At the processing start or end point, the processing head is stagnant for a long time as compared with other portions, so that the supply amount of assist gas increases. On the other hand, during cutting, since the assist gas is easily passed therethrough, it is not necessary to remove the coating material. Therefore, the coating material at the processing start portion and the processing end portion is removed. By doing so, the removal of the coating material can be suppressed to a minimum, so that the material surface can be sufficiently protected. Further, since it is not necessary to remove all the coating material on the final processing locus, processing can be performed in a short time.

A laser processing method according to the next invention is the same as the above laser processing method, wherein the energy density of the laser beam in the first processing step is further changed according to the degree of bonding of the coating material.

The more strongly the coating material is bonded to the surface of the material, the less likely it is to peel off, and the smaller the removal range of the coating material is, the more the processing in the second processing step can be endured. Therefore, the energy density of the laser beam in the first processing step is changed according to the degree of bonding of the covering material to adjust the removal range.

A laser processing method according to the next invention is the same as the above laser processing method, wherein the energy density of the laser beam in the first processing step is changed according to the thickness of the coating material.

The thicker the covering material is, the more difficult it is to peel off.
Even if the removal range of the covering material is reduced, it is possible to sufficiently withstand the processing in the second processing step. Therefore, the energy density of the laser beam in the first processing step is changed according to the thickness of the coating material to adjust the removal range.

In the method for producing a laser-processed object according to the next invention, when the object to be processed having the coating material on the surface is processed by the laser beam using the assist gas, the final processing is performed under different processing conditions from the final processing. Other part on the locus
The laser-processed object is produced through a processing step in which the coating material in the portion where the supply amount of the assist gas is larger than that in the auxiliary gas is removed.

As described above, the area where the amount of the assist gas supplied is larger than the other areas is likely to cause the coating material to expand or peel. On the other hand, during cutting, since the assist gas is easily passed therethrough, it is not necessary to remove the coating material. So the other
That is, the coating material at the portion where the amount of the assist gas supplied is larger than that at the portion is removed. By doing so, the removal range of the coating material can be suppressed, and thus the material surface can be sufficiently protected. Further, since it is not necessary to remove all the coating material on the final processing locus, processing can be performed in a short time.

[0021]

[0022]

A laser processing apparatus according to the next invention is a laser processing apparatus for processing an object to be processed having a coating material provided on the surface thereof, and a laser irradiation means for irradiating the object to be processed with laser light. , The assist gas supply means for supplying the assist gas to the processing portion, and the coating material for the portion where the assist gas supply amount is larger than other portions on the final processing trajectory due to the processing conditions different from the final processing. The first to remove
It is provided with a processing means and a second processing means for performing processing by irradiating a predetermined path of the workpiece from which the coating material has been removed with laser light.

In a region where the amount of assist gas supplied is large, the covering material is likely to expand and peel. On the other hand, during cutting, since the assist gas is easily passed therethrough, it is not necessary to remove the coating material. Therefore, the coating material of the portion where the amount of assist gas supplied is larger than the other portions is removed. By performing laser processing with this laser processing device, it is possible to minimize the removal of the covering material,
The surface of the material can be sufficiently protected. Further, since it is not necessary to remove all the coating material on the final processing locus, processing can be performed in a short time.
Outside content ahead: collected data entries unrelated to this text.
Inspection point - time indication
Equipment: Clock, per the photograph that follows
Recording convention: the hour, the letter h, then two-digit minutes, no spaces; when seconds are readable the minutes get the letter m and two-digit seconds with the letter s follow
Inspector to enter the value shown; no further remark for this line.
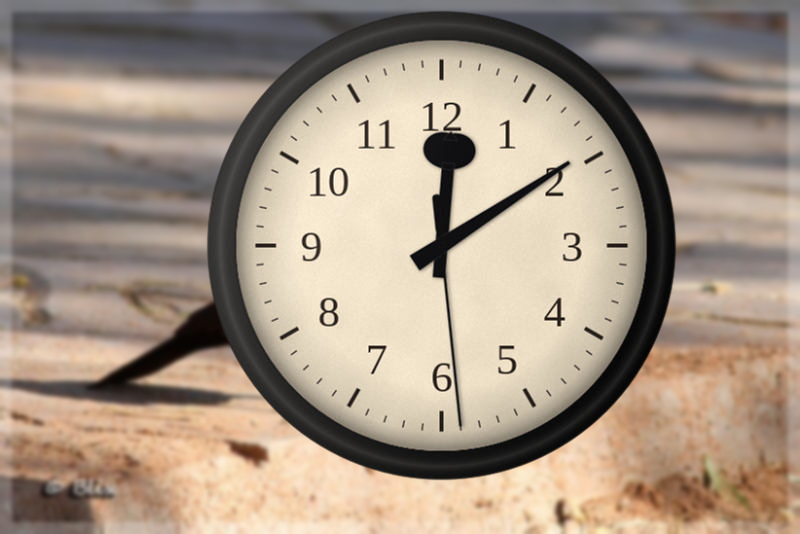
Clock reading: 12h09m29s
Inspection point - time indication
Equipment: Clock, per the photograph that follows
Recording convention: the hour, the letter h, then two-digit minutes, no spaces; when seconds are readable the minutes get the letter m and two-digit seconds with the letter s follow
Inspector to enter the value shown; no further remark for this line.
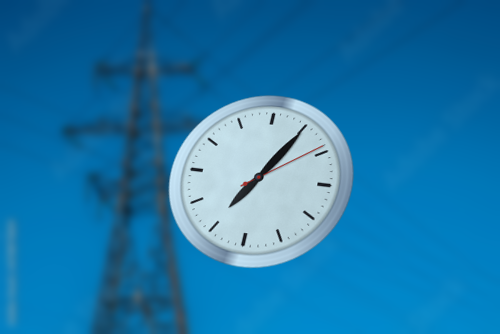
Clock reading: 7h05m09s
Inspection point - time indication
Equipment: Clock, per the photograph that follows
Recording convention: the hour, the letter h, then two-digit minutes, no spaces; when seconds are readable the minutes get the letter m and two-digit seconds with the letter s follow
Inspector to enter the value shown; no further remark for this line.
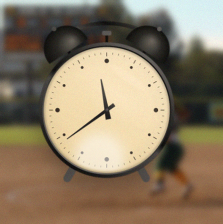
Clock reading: 11h39
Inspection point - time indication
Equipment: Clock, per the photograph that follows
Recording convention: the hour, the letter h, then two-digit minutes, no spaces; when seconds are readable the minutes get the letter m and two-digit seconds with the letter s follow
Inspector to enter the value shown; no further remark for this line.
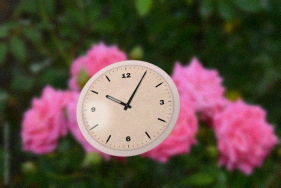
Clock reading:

A laser processing apparatus according to the next invention is a laser processing apparatus for processing a work piece provided with a coating material on the surface thereof, and laser irradiation means for irradiating the work piece with a laser beam with a converging optical system. Depending on the assist gas supply means for supplying the assist gas to the processing portion and the processing conditions different from the final processing, the processing start portion on the final processing locus or /
And a first processing means for removing the coating material at the processing end portion, and a second processing means for performing processing by irradiating a predetermined path of the workpiece from which the coating material is removed with laser light. .

Since a large amount of assist gas is supplied to the processing start portion and the processing end portion, the coating material on those portions is removed. By processing with this laser processing apparatus, the removal of the coating material can be suppressed to a minimum, so that the material surface can be sufficiently protected. Further, since it is not necessary to remove all the coating material on the final processing locus, processing can be performed in a short time.

A computer-readable recording medium according to the next invention stores a program for causing a computer to execute the laser processing method or the method for producing a laser-processed object.

By causing the computer to execute this recording medium, the removal of the coating material can be suppressed to the minimum and the surface of the material can be sufficiently protected. Further, since it is not necessary to remove all the coating material on the final processing locus, processing can be performed in a short time.

[0029]

DESCRIPTION OF THE PREFERRED EMBODIMENTS Hereinafter, the laser processing method in accordance with the present invention, a method for producing the laser piece, contact and laser processing apparatus, and a program for executing the method of producing laser processing or the laser workpiece computer The stored computer-readable recording medium will be described in detail with reference to the drawings. The present invention is not limited to this embodiment.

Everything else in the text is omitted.